Sunday, June 22, 2025

Universities must be at the heart of the country’s innovation ecosystem – PM

by malinga
June 22, 2025 1:05 am 0 comment 54 views

By Samangie Wettimuny

Prime Minister Dr. Harini Amarasuriya said that innovation is not a luxury but “the catalyst for meaningful transformation in Sri Lanka” and essential for the country’s survival in a rapidly evolving global landscape.

The Prime Minister told the ‘Innovation for Economic Transformation’ event under the ADB’s Serendipity Knowledge Program (SKOP) in Colombo on Thursday that the timely discussion on innovation “resonates strongly with the Government’s vision to take Sri Lanka on a new economic trajectory towards inclusion, resilience, and sustainability.”

Dr. Amarasuriya said that universities must be at the heart of the country’s innovation ecosystem. “They must serve as hubs of creativity, collaboration, and entrepreneurship, driving forward the ideas and solutions that will shape our future. This requires a long-term mission, long-term investment in our universities, in our higher education institutions, and understanding what it takes to actually produce knowledge that is useful and not merely for our promotional purposes,” she said.

Dr. Amaarsuriya outlined three key strategies to promote innovation: fostering multidisciplinary collaboration at the university level, engaging with industries and communities nationally, and accelerating technology adoption through global partnerships internationally.

The Prime Minister noted how Sri Lanka once stood as a beacon in the region, with even Singapore’s Lee Kuan Yew expressing hopes that his country might emulate Sri Lanka in the 1960s.

“Our economy was ahead of South Korea’s and Singapore’s, yet today the tables have turned,” she said, pointing to Singapore and Korea’s developed country status while Sri Lanka briefly reached upper middle-income status in 2019, only to fall back in 2020 amid an unprecedented economic crisis exacerbated by the Covid-19 pandemic.

“Though there are other factors, one factor stands out clearly in this reversal – our society has not prioritised innovation,” she said adding, “Our gross expenditure on research and development is only 0.5 percent of GDP.”

She challenged the artificial divide between STEM and arts subjects. Dr. Amarasuriya also questioned the approach of “dumbing down university programs” by simply adding soft skills and IT components, instead calling for holistic, integrated education focused on critical thinking, innovation and inquiry.

“We are creating this inequality in the school system itself,” she said. She added how limited science and mathematics offerings at the Advanced Level (A/L) examination create an unequal educational landscape due to teacher shortages in those subjects.

Dr. Amarasuriya directly confronted what she termed “unexamined assumptions” that have shaped education policy for decades. The key such assumptions are “We produce too many arts and humanities graduates.” “Our graduates are unemployable”. “And why are they unemployable? Because they lack soft skills in English,”

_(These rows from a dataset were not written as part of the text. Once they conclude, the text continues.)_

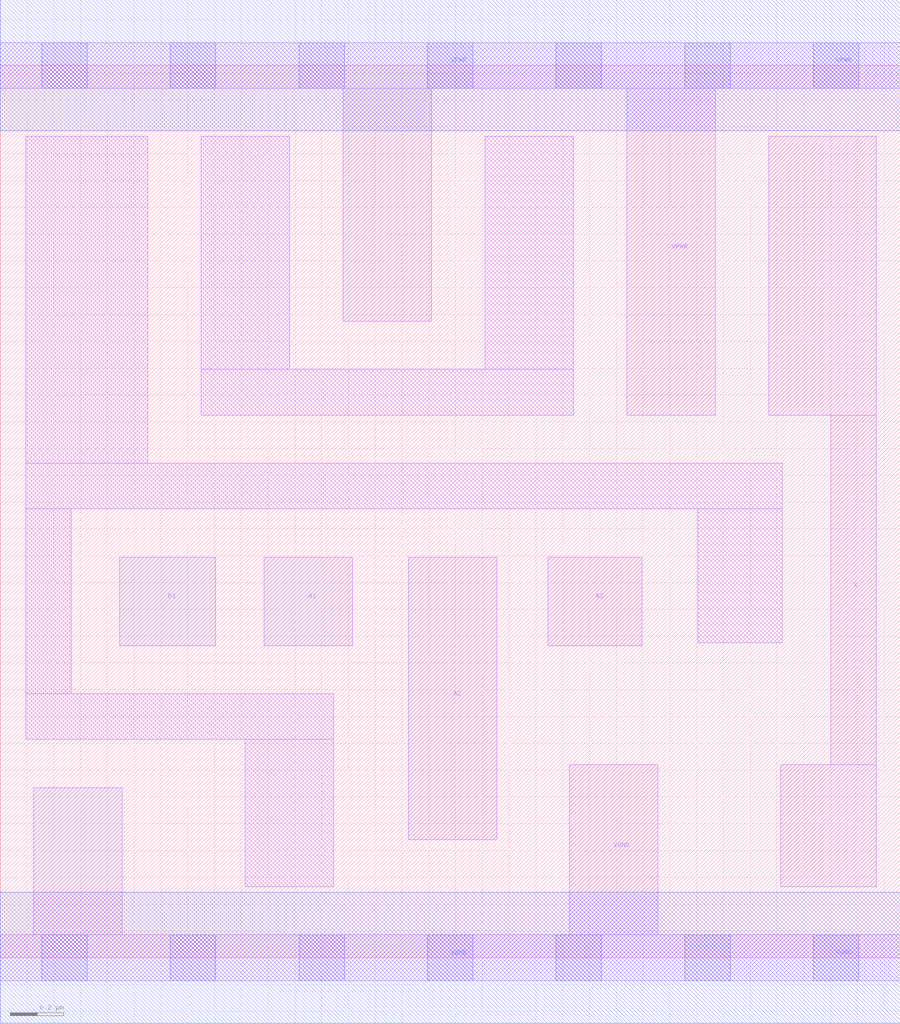
<source format=lef>
# Copyright 2020 The SkyWater PDK Authors
#
# Licensed under the Apache License, Version 2.0 (the "License");
# you may not use this file except in compliance with the License.
# You may obtain a copy of the License at
#
#     https://www.apache.org/licenses/LICENSE-2.0
#
# Unless required by applicable law or agreed to in writing, software
# distributed under the License is distributed on an "AS IS" BASIS,
# WITHOUT WARRANTIES OR CONDITIONS OF ANY KIND, either express or implied.
# See the License for the specific language governing permissions and
# limitations under the License.
#
# SPDX-License-Identifier: Apache-2.0

VERSION 5.7 ;
  NAMESCASESENSITIVE ON ;
  NOWIREEXTENSIONATPIN ON ;
  DIVIDERCHAR "/" ;
  BUSBITCHARS "[]" ;
UNITS
  DATABASE MICRONS 200 ;
END UNITS
MACRO sky130_fd_sc_lp__a31o_lp
  CLASS CORE ;
  SOURCE USER ;
  FOREIGN sky130_fd_sc_lp__a31o_lp ;
  ORIGIN  0.000000  0.000000 ;
  SIZE  3.360000 BY  3.330000 ;
  SYMMETRY X Y R90 ;
  SITE unit ;
  PIN A1
    ANTENNAGATEAREA  0.313000 ;
    DIRECTION INPUT ;
    USE SIGNAL ;
    PORT
      LAYER li1 ;
        RECT 0.985000 1.165000 1.315000 1.495000 ;
    END
  END A1
  PIN A2
    ANTENNAGATEAREA  0.313000 ;
    DIRECTION INPUT ;
    USE SIGNAL ;
    PORT
      LAYER li1 ;
        RECT 1.525000 0.440000 1.855000 1.495000 ;
    END
  END A2
  PIN A3
    ANTENNAGATEAREA  0.313000 ;
    DIRECTION INPUT ;
    USE SIGNAL ;
    PORT
      LAYER li1 ;
        RECT 2.045000 1.165000 2.395000 1.495000 ;
    END
  END A3
  PIN B1
    ANTENNAGATEAREA  0.376000 ;
    DIRECTION INPUT ;
    USE SIGNAL ;
    PORT
      LAYER li1 ;
        RECT 0.445000 1.165000 0.805000 1.495000 ;
    END
  END B1
  PIN X
    ANTENNADIFFAREA  0.404700 ;
    DIRECTION OUTPUT ;
    USE SIGNAL ;
    PORT
      LAYER li1 ;
        RECT 2.870000 2.025000 3.270000 3.065000 ;
        RECT 2.915000 0.265000 3.270000 0.720000 ;
        RECT 3.100000 0.720000 3.270000 2.025000 ;
    END
  END X
  PIN VGND
    DIRECTION INOUT ;
    USE GROUND ;
    PORT
      LAYER li1 ;
        RECT 0.000000 -0.085000 3.360000 0.085000 ;
        RECT 0.125000  0.085000 0.455000 0.635000 ;
        RECT 2.125000  0.085000 2.455000 0.720000 ;
      LAYER mcon ;
        RECT 0.155000 -0.085000 0.325000 0.085000 ;
        RECT 0.635000 -0.085000 0.805000 0.085000 ;
        RECT 1.115000 -0.085000 1.285000 0.085000 ;
        RECT 1.595000 -0.085000 1.765000 0.085000 ;
        RECT 2.075000 -0.085000 2.245000 0.085000 ;
        RECT 2.555000 -0.085000 2.725000 0.085000 ;
        RECT 3.035000 -0.085000 3.205000 0.085000 ;
      LAYER met1 ;
        RECT 0.000000 -0.245000 3.360000 0.245000 ;
    END
  END VGND
  PIN VPWR
    DIRECTION INOUT ;
    USE POWER ;
    PORT
      LAYER li1 ;
        RECT 0.000000 3.245000 3.360000 3.415000 ;
        RECT 1.280000 2.375000 1.610000 3.245000 ;
        RECT 2.340000 2.025000 2.670000 3.245000 ;
      LAYER mcon ;
        RECT 0.155000 3.245000 0.325000 3.415000 ;
        RECT 0.635000 3.245000 0.805000 3.415000 ;
        RECT 1.115000 3.245000 1.285000 3.415000 ;
        RECT 1.595000 3.245000 1.765000 3.415000 ;
        RECT 2.075000 3.245000 2.245000 3.415000 ;
        RECT 2.555000 3.245000 2.725000 3.415000 ;
        RECT 3.035000 3.245000 3.205000 3.415000 ;
      LAYER met1 ;
        RECT 0.000000 3.085000 3.360000 3.575000 ;
    END
  END VPWR
  OBS
    LAYER li1 ;
      RECT 0.095000 0.815000 1.245000 0.985000 ;
      RECT 0.095000 0.985000 0.265000 1.675000 ;
      RECT 0.095000 1.675000 2.920000 1.845000 ;
      RECT 0.095000 1.845000 0.550000 3.065000 ;
      RECT 0.750000 2.025000 2.140000 2.195000 ;
      RECT 0.750000 2.195000 1.080000 3.065000 ;
      RECT 0.915000 0.265000 1.245000 0.815000 ;
      RECT 1.810000 2.195000 2.140000 3.065000 ;
      RECT 2.605000 1.175000 2.920000 1.675000 ;
  END
END sky130_fd_sc_lp__a31o_lp

</source>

She said that these beliefs have become entrenched without proper scrutiny, leading to misguided policy responses that fail to address root causes.

ADB’ Country Director, Sri Lanka, Takafumi Kadono, Secretary, Ministry of Education, Higher Education and Vocational Education Nalaka Kaluwewa, Senior Advisor to the President of Sri Lanka on Science and Technology Gomika Udugamasooriya and many other academics and Government officials attended the event.